I have been guilty of not doing this in the past, but I have come to the strong conclusion that this should be a part of standard best practice.


My attention has been drawn to etckeeper, which makes handling this super simple when you're using Debian-style config setups. It's available both for Debian and for RedHat-ish systems, as well as possibly others.

Tuesday, September 15, 2015

When to use json, and when to use jsonb

As well as being able to store JSON in the database, either as plain text (json type) or as a decomposed binary format (jsonb type) PostgreSQL has quite a number of useful utility functions for creating JSON from non-json data. In many cases, clients don't want to store the json or process it in any way, they just want to get hold of it outside the database. There are subtle differences between the two types - jsonb eliminates whitespace and duplicate object keys, and mangles the order of object keys.

PostgreSQL 9.5 will introduce jsonb equivalents of pretty much all the json building functions, namely json_agg, json_object_agg, json_build_array, json_build_object, json_object and to_json. The exceptions are the legacy functions array_to_json and row_to_json, for which we provided no jsonb equivalents. These are covered by to_jsonb.

If object key order preservation is important to you, or you want to be able to have duplicate keys, then you definitely don't want to be using the jsonb functions. But beyond that, if you don't want to store the json or process it in any way in general the jsonb functions are overkill, and they are definitely slower. A recent benchmark I did for a client had a query using the jsonb functions to be slower by a factor of about 4. When you think about it, this isn't entirely surprising - not only is it more work to turn data into jsonb, but when we're done we have to turn it back into a piece of text to deliver to the client. With json, once you've constructed it it's already text, so there's no extra work.

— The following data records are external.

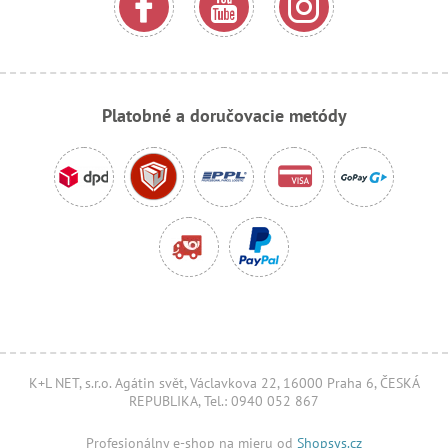
Platobné a doručovacie metódy
K+L NET, s.r.o. Agátin svět, Václavkova 22, 16000 Praha 6, ČESKÁ
REPUBLIKA, Tel.: 0940 052 867
Profesionálny e-shop na mieru od
Shopsys.cz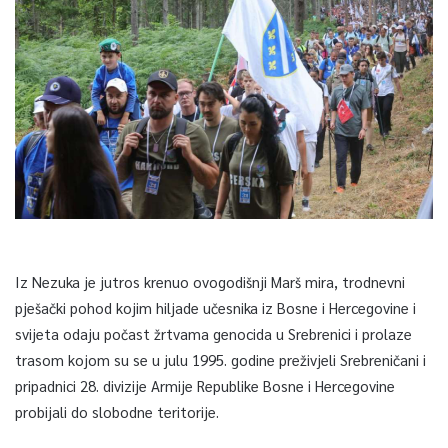
Iz Nezuka je jutros krenuo ovogodišnji Marš mira, trodnevni
pješački pohod kojim hiljade učesnika iz Bosne i Hercegovine i
svijeta odaju počast žrtvama genocida u Srebrenici i prolaze
trasom kojom su se u julu 1995. godine preživjeli Srebreničani i
pripadnici 28. divizije Armije Republike Bosne i Hercegovine
probijali do slobodne teritorije.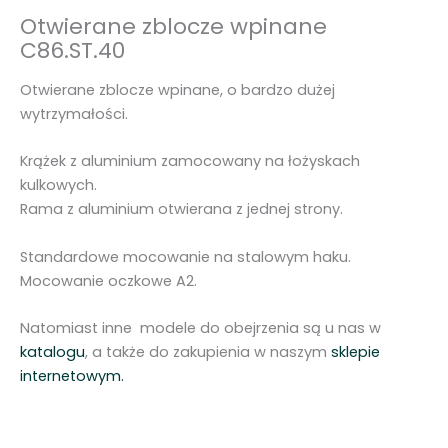
Otwierane zblocze wpinane
e
C86.ST.40
w
p
Otwierane zblocze wpinane, o bardzo dużej
i
wytrzymałości.
n
a
Krążek z aluminium zamocowany na łożyskach
n
kulkowych.
e
Rama z aluminium otwierana z jednej strony.
C
8
Standardowe mocowanie na stalowym haku.
6
Mocowanie oczkowe A2.
.
S
Natomiast inne modele do obejrzenia są u nas w
T
katalogu
, a także do zakupienia w naszym
sklepie
.
internetowym.
4
0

So don't assume that the jsonb functions are always going to be faster - in many cases they are not. Other things being equal, you will often want to be using the json generating functions.

On the other hand, if you want to store the data for later processing, e.g. by examining the contents of a field inside the json, jsonb is probably the way to go.

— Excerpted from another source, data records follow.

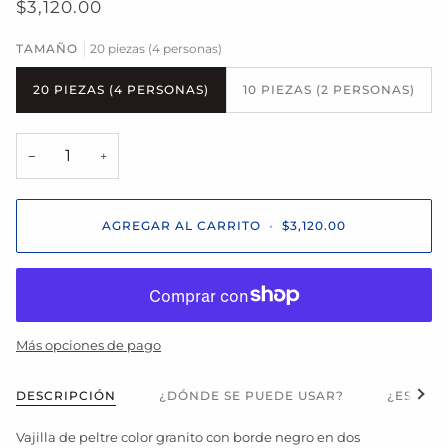
$3,120.00
TAMAÑO
20 piezas (4 personas)
20 PIEZAS (4 PERSONAS)
10 PIEZAS (2 PERSONAS)
−
+
AGREGAR AL CARRITO
•
$3,120.00
Más opciones de pago
Ver t
DESCRIPCIÓN
¿DÓNDE SE PUEDE USAR?
¿ES APT
Vajilla de peltre color granito con borde negro en dos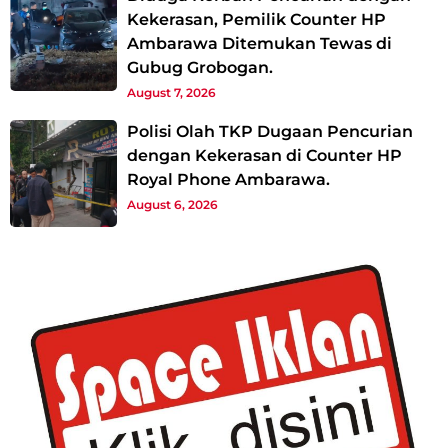
Kekerasan, Pemilik Counter HP
Ambarawa Ditemukan Tewas di
Gubug Grobogan.
August 7, 2026
Polisi Olah TKP Dugaan Pencurian
dengan Kekerasan di Counter HP
Royal Phone Ambarawa.
August 6, 2026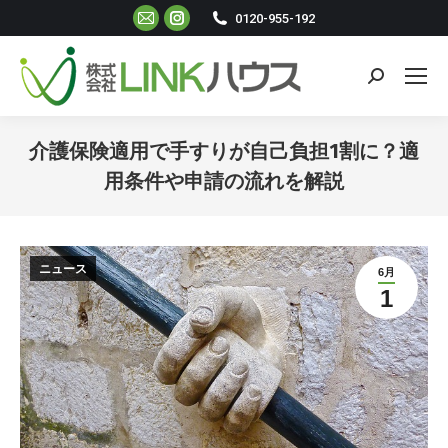
Mail
Instagram
0120-955-192
ペ
ペ
ー
ー
検
ジ
ジ
索:
が
が
新
新
介護保険適用で手すりが自己負担1割に？適
し
し
用条件や申請の流れを解説
い
い
現在地:
ウ
ウ
ィ
ィ
ニュース
6月
ン
ン
1
ド
ド
ウ
ウ
で
で
開
開
き
き
ま
ま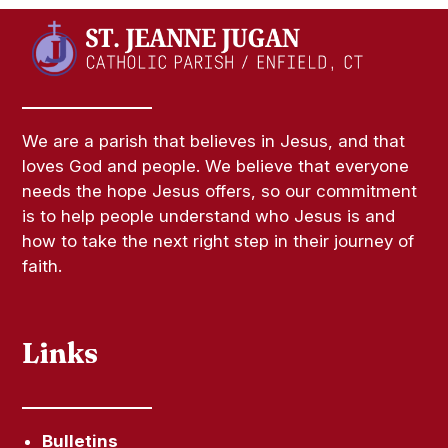
We are a parish that believes in Jesus, and that
loves God and people. We believe that everyone
needs the hope Jesus offers, so our commitment
is to help people understand who Jesus is and
how to take the next right step in their journey of
faith.
Links
Bulletins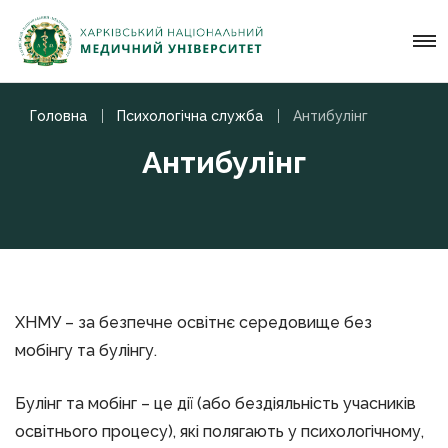
Головна
Психологічна служба
Антибулінг
Антибулінг
ХНМУ – за безпечне освітнє середовище без
мобінгу та булінгу.
Булінг та мобінг – це дії (або бездіяльність учасників
освітнього процесу), які полягають у психологічному,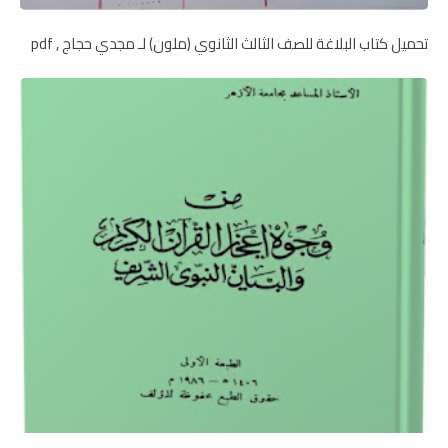
تحميل كتاب البلاغة للصف الثالث الثانوي (ملون) لـ مجدي حجاج , pdf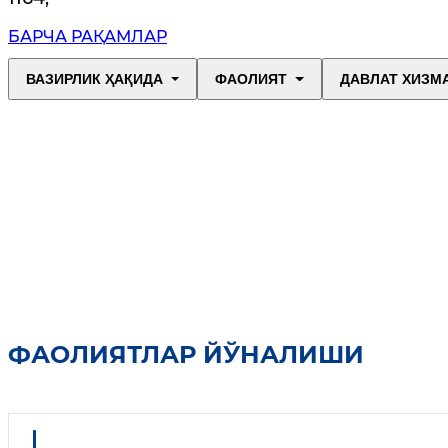
БАРЧА РАҚАМЛАР
ВАЗИРЛИК ҲАҚИДА
ФАОЛИЯТ
ДАВЛАТ ХИЗМ
ФАОЛИЯТЛАР ЙЎНАЛИШИ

And of course, if speed is an issue you need to benchmark you application.

Thursday, August 27, 2015

Quick buildfarm recipe for CentOS and friends

I've been writing a little provisioning script for a vagrant Centos 7 machine that will be a buildfarm client.

Stripped of the vagrant stuff and some stuff that's special for the machine, here is what I did to get it running:

sudo yum install -y wget gcc make flex bison ccache git \
  perl-libwww-perl perl-Digest-SHA perl-devel perl-ExtUtils-Embed \
  zlib-devel openssl-devel readline-devel python-devel tcl-devel \
  libxml2-devel libxslt-devel openldap-devel

mkdir bf
cd bf
mv latest-client.tgz buildfarm-latest-client.tgz
tar -z --strip-components=1 -xf buildfarm-latest-client.tgz 
mkdir root
sed -i "s!build_root =>.*!build_root => '$HERE/root',!" build-farm.conf
At this stage the buildfarm client will run quite successfully, as can be tested using:
perl --test

Monday, August 17, 2015

Quick tips

Found in the last couple of days.

1. If you have more than one active database, and you're using text format logs, make sure you have %d (the database name) in your log line prefix. Not knowing which database the log line comes from can be confusing and makes life more difficult.

2. If you report on a possible database error, report from the Postgres logs, not from your client's logs. We need to see things from the database's point of view. In the case in point, the Postgres logs conatined no relevant errors at all, i.e. this wasn't a Postgres error.

3. Found when trying to resize a data volume on Amazon: certain Linux disk partitioning utilities don't optimally align partitions by default, notably sfdisk and cfdisk. Stay away from those, or make sure you explicitly choose proper alignment for partitions. Programs that do the right thing include fdisk and parted. In general you are probably best to stick to using parted.